Exercise description
Could you write out every record below exactly, leaving the pictures out?

=== Working data ===

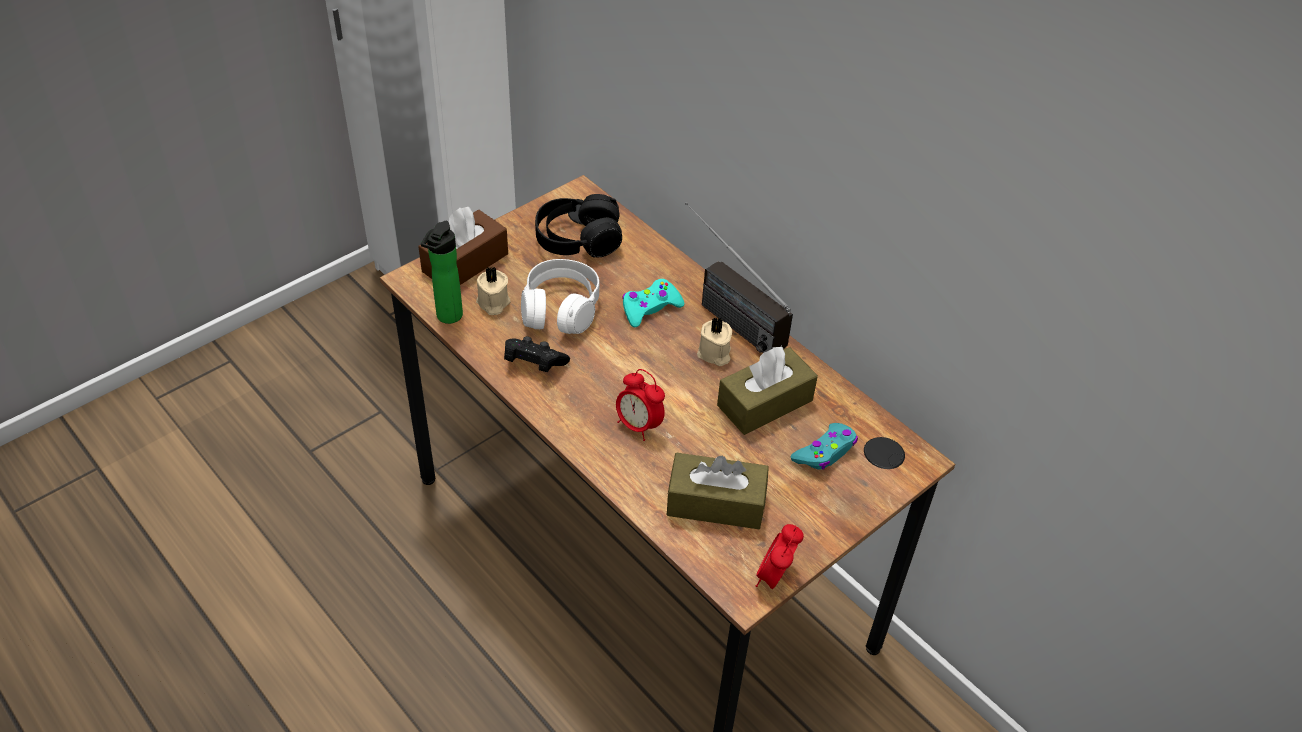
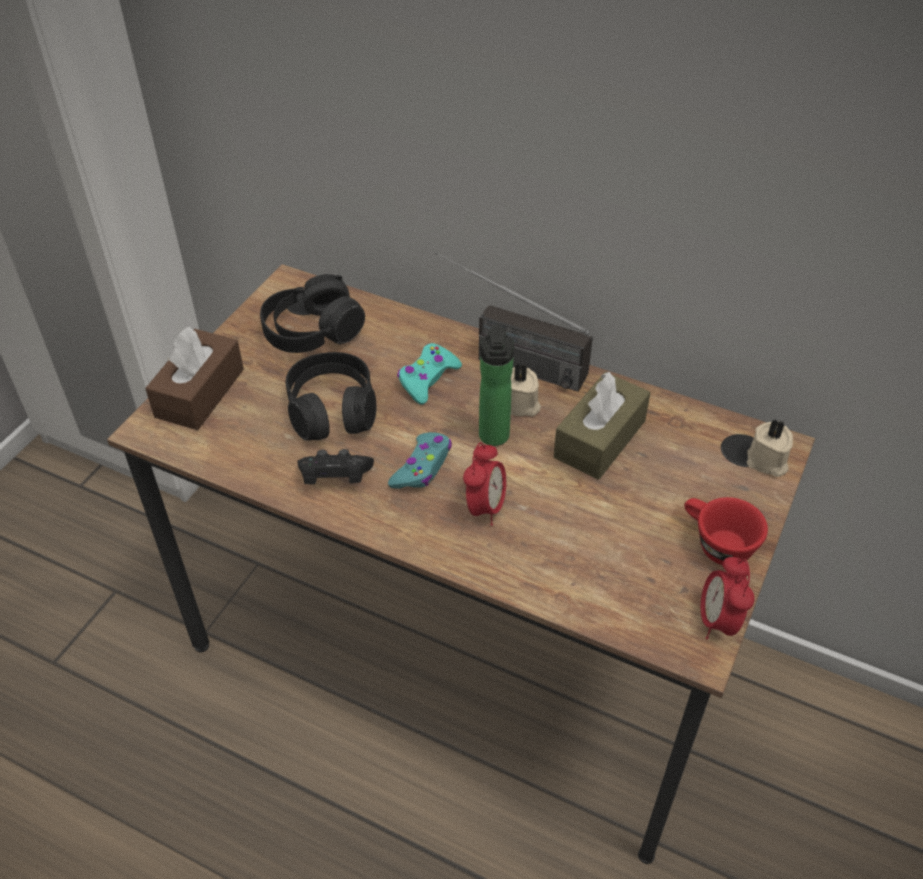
camera: 20 degrees left, 0 degrees up
(447, 317) = (210, 459): bottle -> bottle (494, 439)
(493, 303) = (254, 427): beige candle -> beige candle (767, 462)
(560, 309) = (332, 410): white headphones -> black headphones
(638, 425) = (485, 507): alarm clock -> alarm clock turned 90 degrees counterclockwise
(715, 503) = (612, 563): brown tissue box -> none
(811, 518) = (716, 544): none -> red cup
(825, 452) = (689, 469): turquoise game controller -> turquoise game controller (422, 467)

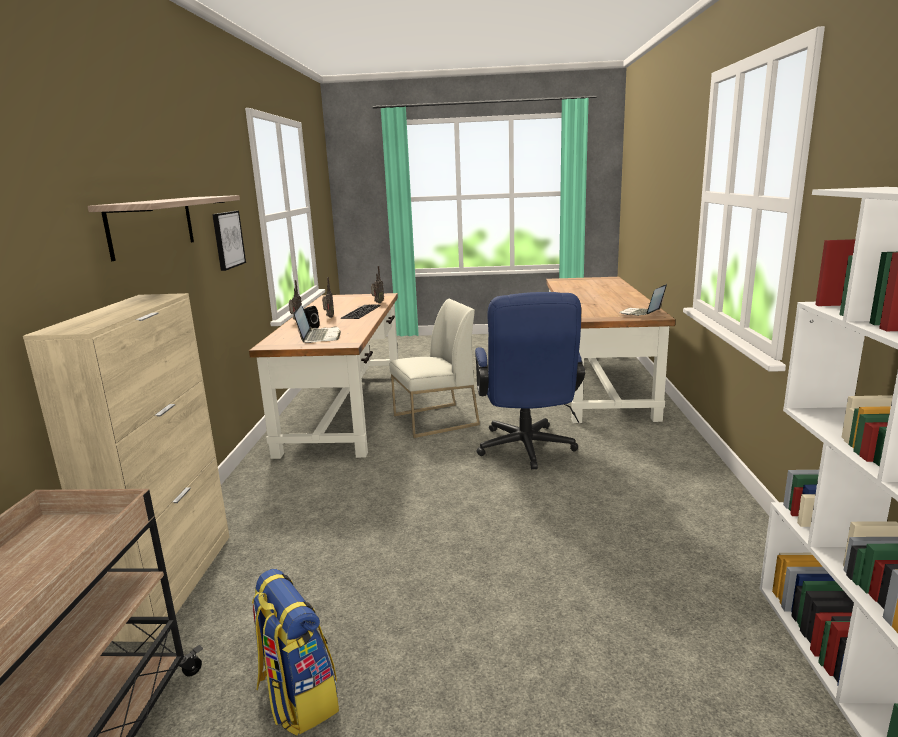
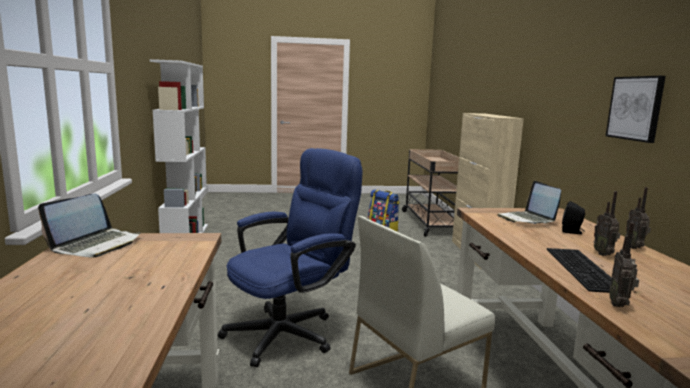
camera: 170 degrees right, 5 degrees down
(152, 225) = (553, 81): shelf -> none
(526, 451) = (290, 332): blue office chair -> blue office chair turned 60 degrees clockwise

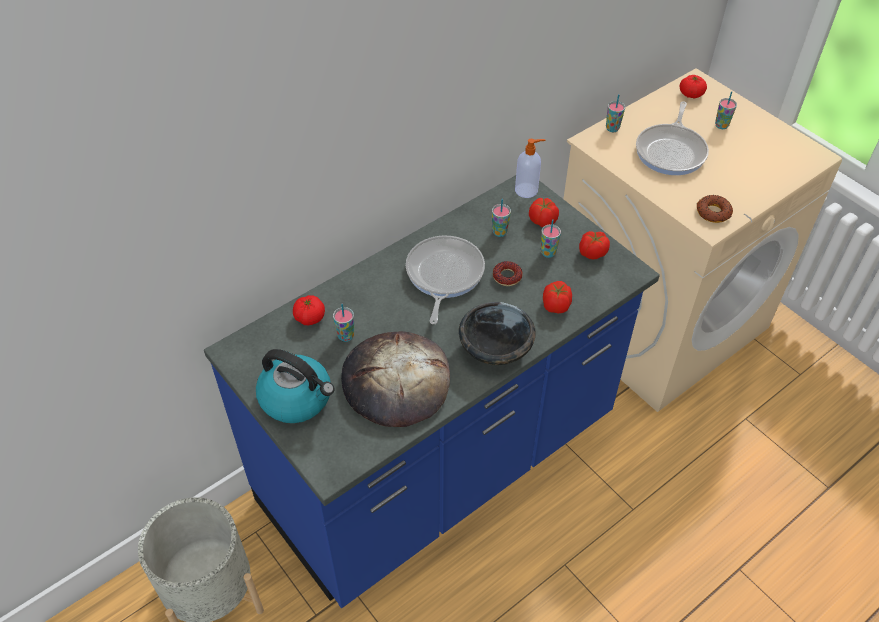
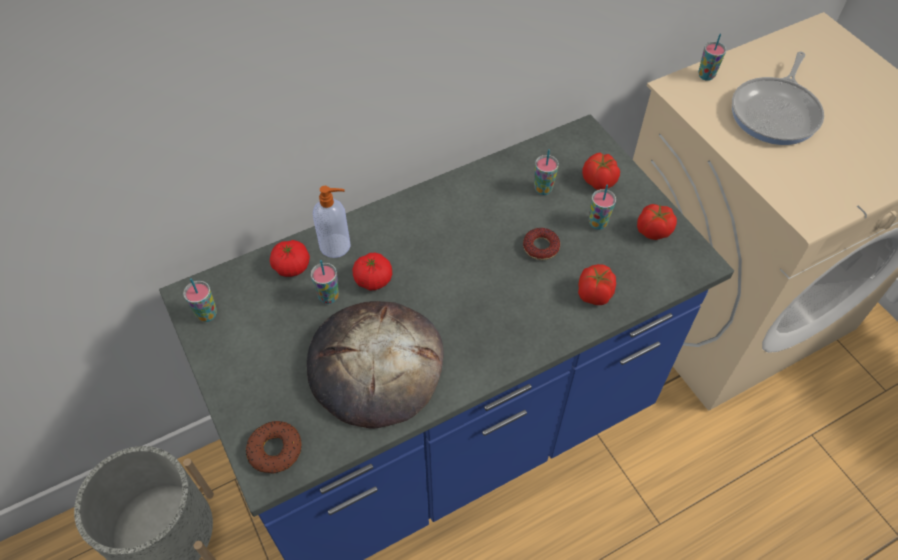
camera: 10 degrees right, 5 degrees up
(297, 398) = (252, 369): kettle -> none
(443, 275) = (463, 235): frying pan -> none
(495, 349) = (506, 341): black bowl -> none
(527, 190) = (587, 140): soap dispenser -> soap dispenser (336, 246)
(691, 94) = (812, 44): tomato -> tomato (373, 279)
(713, 212) = (817, 199): donut -> donut (275, 450)
(721, 125) = (845, 87): cup -> cup (207, 314)

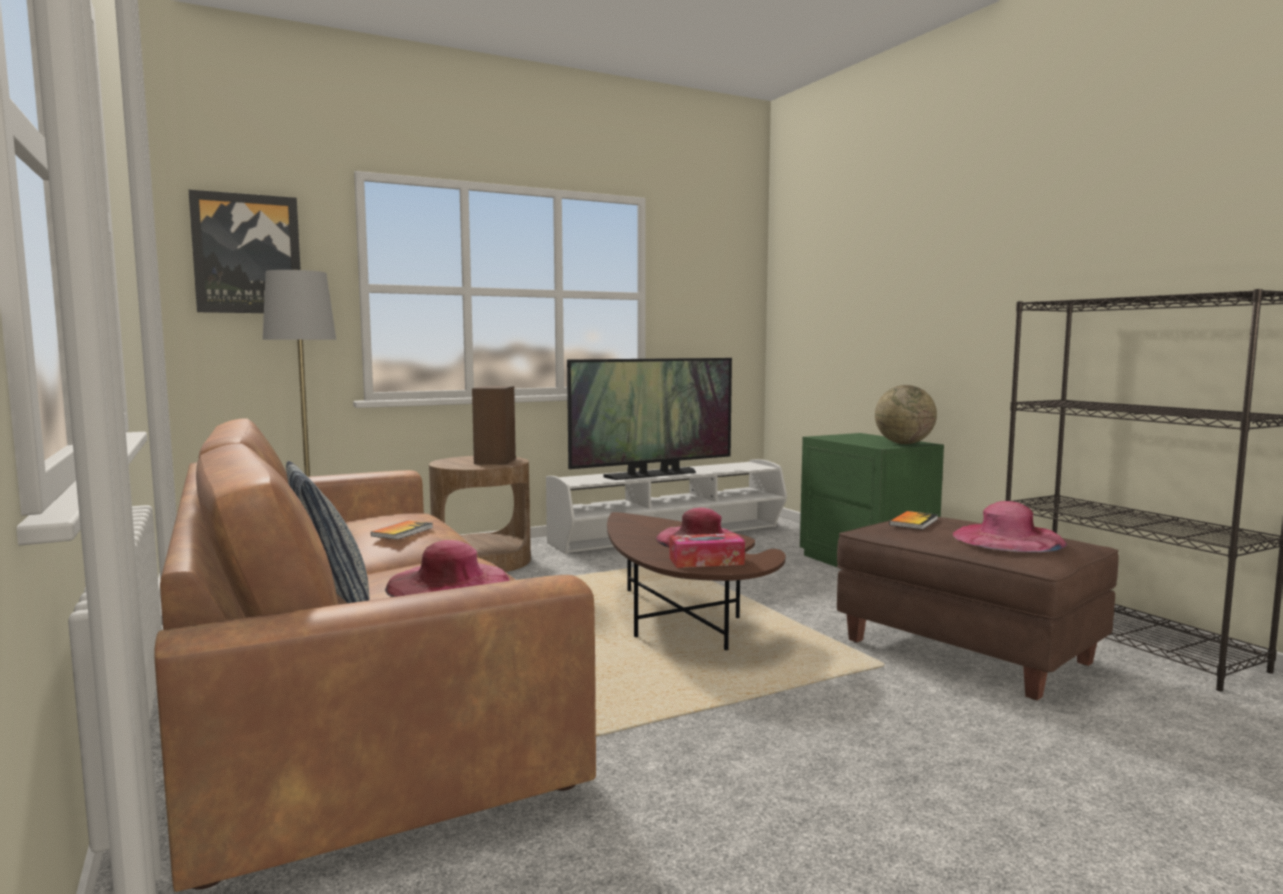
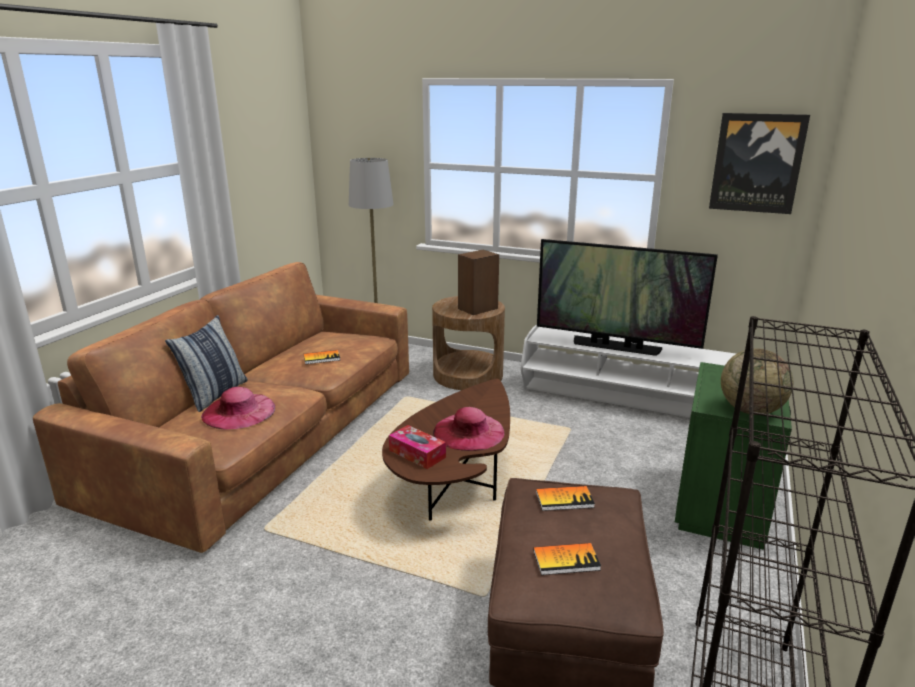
camera: 50 degrees right, 15 degrees up
(247, 254) = (361, 141): picture -> picture (757, 163)
(1008, 538) = (566, 560): pink hat -> book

===

Exercise response
camera: 20 degrees left, 0 degrees up
(447, 317) = (210, 459): bottle -> bottle (494, 439)
(493, 303) = (254, 427): beige candle -> beige candle (767, 462)
(560, 309) = (332, 410): white headphones -> black headphones
(638, 425) = (485, 507): alarm clock -> alarm clock turned 90 degrees counterclockwise
(715, 503) = (612, 563): brown tissue box -> none
(811, 518) = (716, 544): none -> red cup
(825, 452) = (689, 469): turquoise game controller -> turquoise game controller (422, 467)

camera: 170 degrees right, 5 degrees down
(152, 225) = (553, 81): shelf -> none
(526, 451) = (290, 332): blue office chair -> blue office chair turned 60 degrees clockwise

camera: 10 degrees right, 5 degrees up
(297, 398) = (252, 369): kettle -> none
(443, 275) = (463, 235): frying pan -> none
(495, 349) = (506, 341): black bowl -> none
(527, 190) = (587, 140): soap dispenser -> soap dispenser (336, 246)
(691, 94) = (812, 44): tomato -> tomato (373, 279)
(713, 212) = (817, 199): donut -> donut (275, 450)
(721, 125) = (845, 87): cup -> cup (207, 314)

camera: 50 degrees right, 15 degrees up
(247, 254) = (361, 141): picture -> picture (757, 163)
(1008, 538) = (566, 560): pink hat -> book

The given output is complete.